McKinsey & Company

McKinsey on Society

Inclusive growth and financial security

Discussing the potential for the adoption of an electronic payment system in India, which could reduce payment inefficiencies estimated to be Rs. 1 lakh crone annually (US$22.4 billion).

Ensuring reliable financial services to poor households in India has been an important and long-standing policy imperative of the government. Despite sustained efforts, millions of rural and urban poor continue to lack opportunities to borrow, save, insure themselves, and access the numerous services of India’s formal financial sector. Now, the Indian government has the unprecedented opportunity to achieve this fundamental but protracted goal of financial inclusion.

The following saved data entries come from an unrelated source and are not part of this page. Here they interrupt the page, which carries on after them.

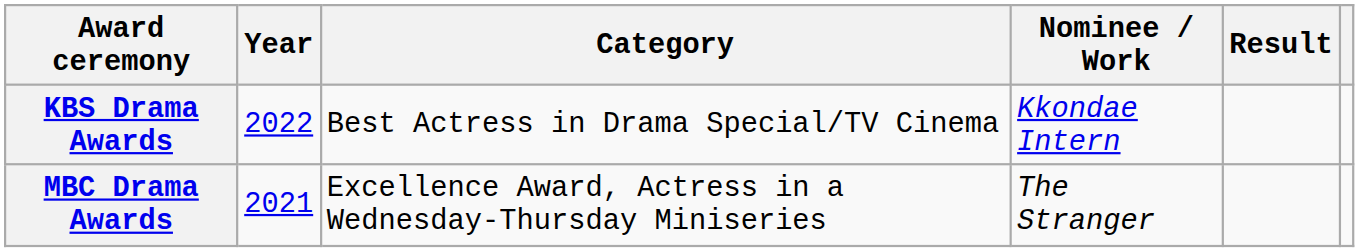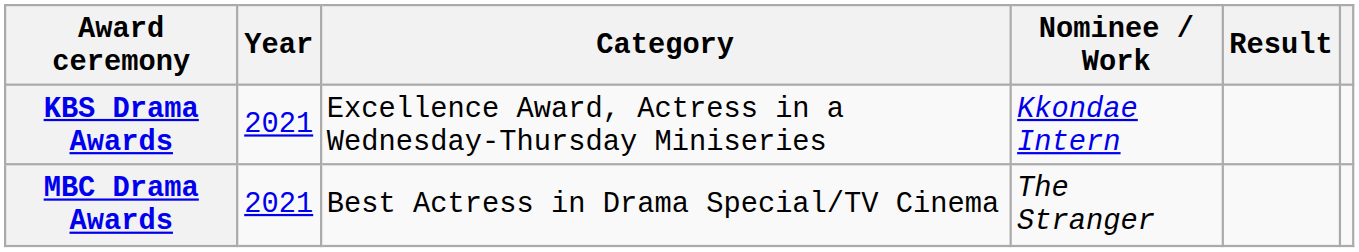KBS Drama Awards | Year: 2022 -> 2021
KBS Drama Awards | Category: Best Actress in Drama Special/TV Cinema -> Excellence Award, Actress in a Wednesday-Thursday Miniseries
MBC Drama Awards | Category: Excellence Award, Actress in a Wednesday-Thursday Miniseries -> Best Actress in Drama Special/TV Cinema
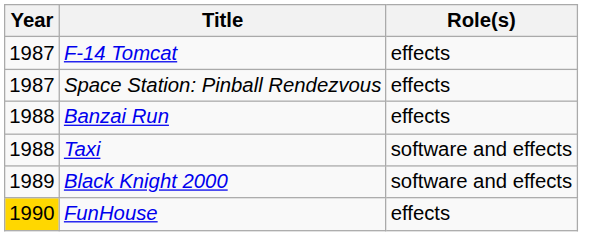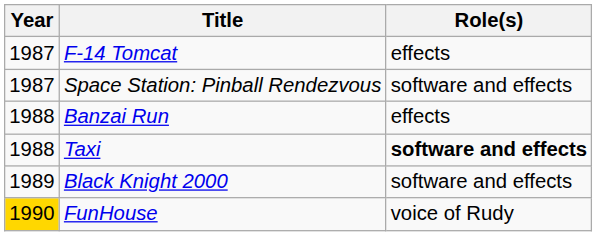Space Station: Pinball Rendezvous | Role(s): effects -> software and effects
Taxi | Role(s): normal -> bold
FunHouse | Role(s): effects -> voice of Rudy
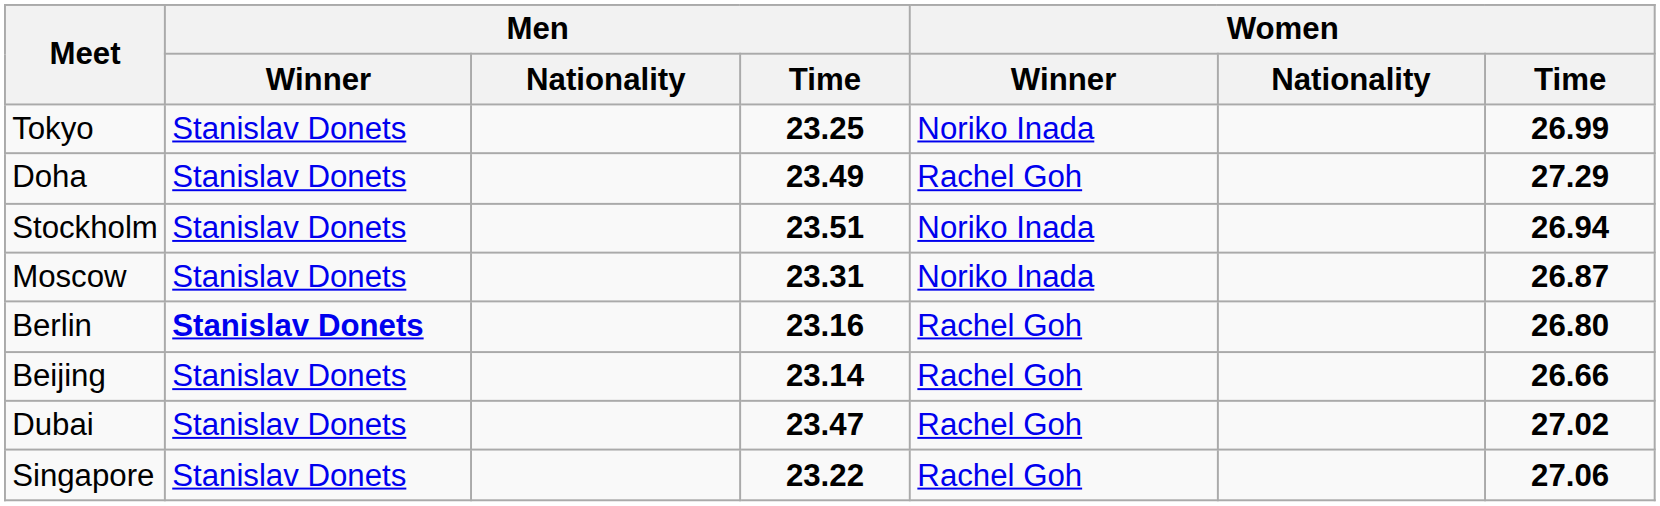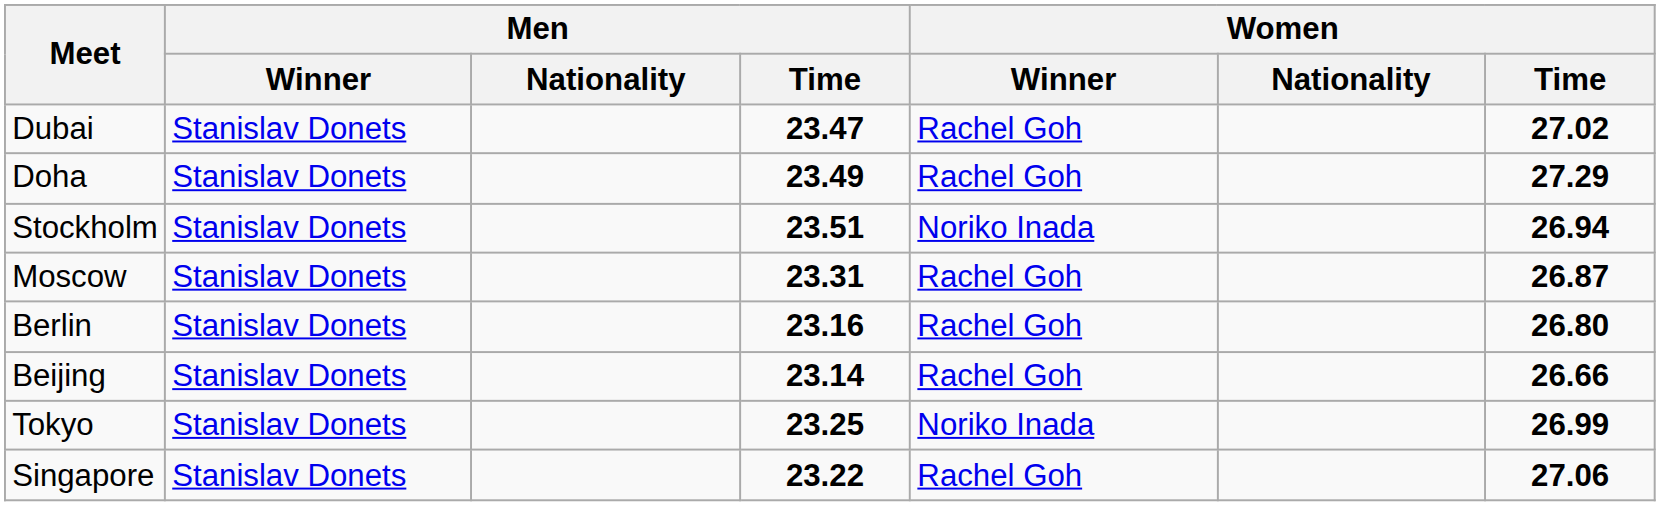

Advances in technology and new business models have provided them with a powerful tool—an electronic payment or “e-payment” system. There is a compelling case to be made for automating government payments, which includes efficient and reliable financial interactions with poor households in the informal economy as well as full financial inclusion of India’s poor.

This report explores the current inefficiencies in government payment systems and quantifies the potential financial and strategic benefits of making government payment flows electronic. It finds that an e-payment model can reduce current payment inefficiencies estimated to be Rs. 1 lakh crore annually (US$22.4 billion), with a large share of that amount—Rs. 71,000 crore (US$18.3 billion)—attributable to welfare schemes disbursed by the government. Top-down analysis suggests that setting up the infrastructure to enable an e-payment model will entail a onetime cost of Rs. 60,000 to 70,000 crores (US$13 billion to 15 billion)—an amount that can potentially be paid back within one year from the savings incurred through an e-payment infrastructure.